The word “suicide” wasn’t invented until the middle of the 17th century. But earlier thinkers reflected on whether it could ever be acceptable to end one’s own life. Plato thought yes in the specific situations of judicial execution (like Socrates’ drinking the hemlock himself), disgrace, and the “stress of cruel and inevitable calamity,” but he thought no in cases of “sloth,” what we’d probably call depression—and “want of manliness” or cowardice. Aristotle thought no, suicide was wrong: it is an injury to the state. The Stoic philosophers thought that reflective, responsible suicide was the act of the wise man; Roman generals expected themselves to fall on their swords if they could no longer defend their causes. The early Church fathers debated whether a virgin might kill herself to avoid rape or a Christian witness to avoid apostasy; some held yes, some argued no. Augustine and Thomas Aquinas solidified the Church’s position against suicide, arguing that it was a sin worse than any sin that could be avoided by it. David Hume argued in defense of suicide; Immanuel Kant argued against it, though he acknowledged the possible exception of Cato. Nietzsche insisted that the sick man was a “parasite” of society and ought to “die at the right time.”
In the West, the discussion of the ethics of suicide effectively ended at the time Durkheim and Freud, who argued respectively that suicide was the product of social organization or psychopathology, and so not an ethical issue at all. That silenced things for a while. Now, however, we are faced with a practical question of labeling, as the ethical issues erupt again in the tension over the role we may play in our own dying, and what we should call it when we play an active role in how our deaths go.
Death with Dignity? Aid-in-dying? Is it suicide? What we call it makes an enormous political difference in the debates about the legal change. Terminally ill people would not have survived very long before the advent of modern medicine; we cannot know what the great earlier thinkers would have said about cases like these and we cannot appeal to the long history of our cultures: they are too varied in their views to give us a unique answer. This is a contemporary problem: it is the very existence of modern medicine that gives rise to the dilemma of whether to endure the very, very long downhill slope that may lead to what can be a difficult death, or take earlier steps to bring our lives to an easier end. This is a personal and societal choice to be taken reflectively, not decided in advance on the basis of slanted language.

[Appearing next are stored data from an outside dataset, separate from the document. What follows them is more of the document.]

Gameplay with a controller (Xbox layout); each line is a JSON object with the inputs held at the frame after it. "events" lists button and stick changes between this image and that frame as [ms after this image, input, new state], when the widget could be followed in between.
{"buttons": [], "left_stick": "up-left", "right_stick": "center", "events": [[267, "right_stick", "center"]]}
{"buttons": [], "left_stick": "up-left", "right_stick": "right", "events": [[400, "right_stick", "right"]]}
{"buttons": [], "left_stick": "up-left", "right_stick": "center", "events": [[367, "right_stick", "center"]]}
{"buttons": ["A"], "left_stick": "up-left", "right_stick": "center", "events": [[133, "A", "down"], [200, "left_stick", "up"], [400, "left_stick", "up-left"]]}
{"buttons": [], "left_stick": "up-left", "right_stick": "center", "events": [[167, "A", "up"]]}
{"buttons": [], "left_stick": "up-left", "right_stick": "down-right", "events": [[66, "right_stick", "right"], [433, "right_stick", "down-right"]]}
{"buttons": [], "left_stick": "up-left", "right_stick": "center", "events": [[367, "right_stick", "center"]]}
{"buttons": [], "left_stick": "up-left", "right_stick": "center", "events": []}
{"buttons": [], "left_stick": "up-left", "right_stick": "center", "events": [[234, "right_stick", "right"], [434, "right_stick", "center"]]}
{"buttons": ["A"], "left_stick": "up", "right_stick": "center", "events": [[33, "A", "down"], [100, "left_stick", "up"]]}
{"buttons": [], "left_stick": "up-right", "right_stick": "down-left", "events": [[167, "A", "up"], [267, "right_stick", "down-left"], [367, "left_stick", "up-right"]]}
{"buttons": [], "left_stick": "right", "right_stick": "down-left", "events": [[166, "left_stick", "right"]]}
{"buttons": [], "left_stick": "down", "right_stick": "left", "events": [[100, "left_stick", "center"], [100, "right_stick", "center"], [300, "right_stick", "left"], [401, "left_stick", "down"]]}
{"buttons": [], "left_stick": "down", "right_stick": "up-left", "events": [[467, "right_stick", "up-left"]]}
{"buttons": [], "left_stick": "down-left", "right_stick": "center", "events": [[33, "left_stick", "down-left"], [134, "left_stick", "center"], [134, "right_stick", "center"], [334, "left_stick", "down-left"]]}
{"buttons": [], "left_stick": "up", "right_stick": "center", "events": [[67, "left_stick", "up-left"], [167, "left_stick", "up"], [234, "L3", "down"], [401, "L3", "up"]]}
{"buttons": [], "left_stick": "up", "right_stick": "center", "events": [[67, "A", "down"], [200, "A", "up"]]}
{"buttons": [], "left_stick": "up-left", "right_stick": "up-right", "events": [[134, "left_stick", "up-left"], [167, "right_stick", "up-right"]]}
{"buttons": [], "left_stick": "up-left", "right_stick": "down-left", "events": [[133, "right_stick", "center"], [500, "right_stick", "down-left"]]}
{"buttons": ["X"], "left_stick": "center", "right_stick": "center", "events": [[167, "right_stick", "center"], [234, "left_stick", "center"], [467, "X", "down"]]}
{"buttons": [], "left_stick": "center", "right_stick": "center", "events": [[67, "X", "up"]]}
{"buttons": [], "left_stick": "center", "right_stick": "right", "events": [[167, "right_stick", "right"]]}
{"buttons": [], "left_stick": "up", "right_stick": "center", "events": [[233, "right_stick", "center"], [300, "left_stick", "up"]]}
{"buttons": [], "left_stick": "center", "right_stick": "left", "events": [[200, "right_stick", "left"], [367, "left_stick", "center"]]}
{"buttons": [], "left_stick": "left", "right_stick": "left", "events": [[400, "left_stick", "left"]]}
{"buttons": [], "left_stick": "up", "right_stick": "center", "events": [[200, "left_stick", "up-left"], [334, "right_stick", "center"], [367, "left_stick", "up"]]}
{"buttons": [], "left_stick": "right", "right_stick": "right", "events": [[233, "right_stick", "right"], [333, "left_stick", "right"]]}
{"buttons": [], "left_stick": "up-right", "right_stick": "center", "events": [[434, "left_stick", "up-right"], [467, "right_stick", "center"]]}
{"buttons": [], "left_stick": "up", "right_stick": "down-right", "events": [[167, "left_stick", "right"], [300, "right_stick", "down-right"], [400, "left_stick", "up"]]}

Like the debates about abortion, “little tiny babies” on one side, “fetal tissue” on the other, slanted language often hijacks our thinking. The next, most important step in resolving these controversies is to move beyond the issue of whether physician aid-in-dying is suicide and think instead about intentions, about choices, about what range of options we want, what roles we want to be able to play in our own eventual deaths. We know how somebody else’s political or religious beliefs can highjack our options; we need to recognize that somebody else’s language can highjack our options too. If we call it by the most neutral term, “physician assisted dying,” we can reduce much of the tension over matters so important to our own personal futures.